Your latest book, The Pleasure and Sorrows of Work, moves between cynicism about modern commerce and industry and awe for our technical innovations, for our world.  When writing this book, did you feel more like the critic or the praise singer for modernity?  More simply: Are we modern people in a relatively exciting space, or a really bad one? 

De Botton:

You'll be frustrated at me for saying this, but I feel I sit squarely in the middle of this debate. Work has its definite sorrows and pleasures - and I wanted my book to sing of the pleasure and mourn the sorrow. 

In the course of writing my book, one of the more consoling ideas I discovered was just how rare and historically ambitious is the modern idea that our work should deliver happiness to us on a daily basis. The strangest thing about the world of work isn't the long hours we put in or the fancy machines we use to get it done; the most extraordinary aspect of the work scene is in the end psychological rather than economic or industrial. It has to do with our attitudes to work, more specifically the widespread expectation that our work should make us happy, that it should be at the centre of our lives and our expectations of fulfillment.

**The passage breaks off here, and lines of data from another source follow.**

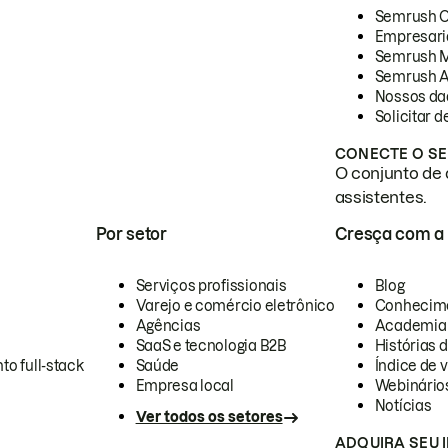
Semrush 
Empresari
Semrush 
Semrush A
Nossos da
Solicitar 
CONECTE O SE
O conjunto de 
assistentes.
Por setor
Cresça com a
Serviços profissionais
Blog
Varejo e comércio eletrônico
Conhecim
Agências
Academia
SaaS e tecnologia B2B
Histórias 
to full-stack
Saúde
Índice de v
Empresa local
Webinário
Notícias
Ver todos os setores
ADQUIRA SEU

The first question we tend to ask of new acquaintances is not where they come from or who their parents were, but what they do - presuming thereby to discover the core of their identity.

When work is not going well, it's useful to remember that our identities stretch beyond what is on the business card, that we were people long before we became workers - and will continue to be human once we have put our tools down forever. As an entirely secular person, I'm struck by St Augustine's injunction that it is a sin to judge a man by his status or position in society. In other words, when work is not going well, we need to remember to distinguish our sense of worth from the work we do.

Simons:

Like many of your books, your latest contains a strong strain of loneliness.  In interviews floating around online, you've said that you've known loneliness all too well for various reasons: your parents sent you to an English boarding school at age 8 when you could not speak English; your Jewishness is a possible source of alienation; you started going bald in your twenties and were undersexed in college.  You don't feel at home in any one genre and gravitate toward topics of transience, like airports.  Talk to me about loneliness?  Sometimes I wonder if you exaggerate the image of your loneliness in certain spots as an aesthetic move--to touch us.  It is a move I think works well in books: an author (who's not, when in the stage of editing, in a dire existential crunch) speaks of loneliness, and so touches a reader who's also alone.  Can you talk about the aesthetics of an author's self-description, as humble or as lonely?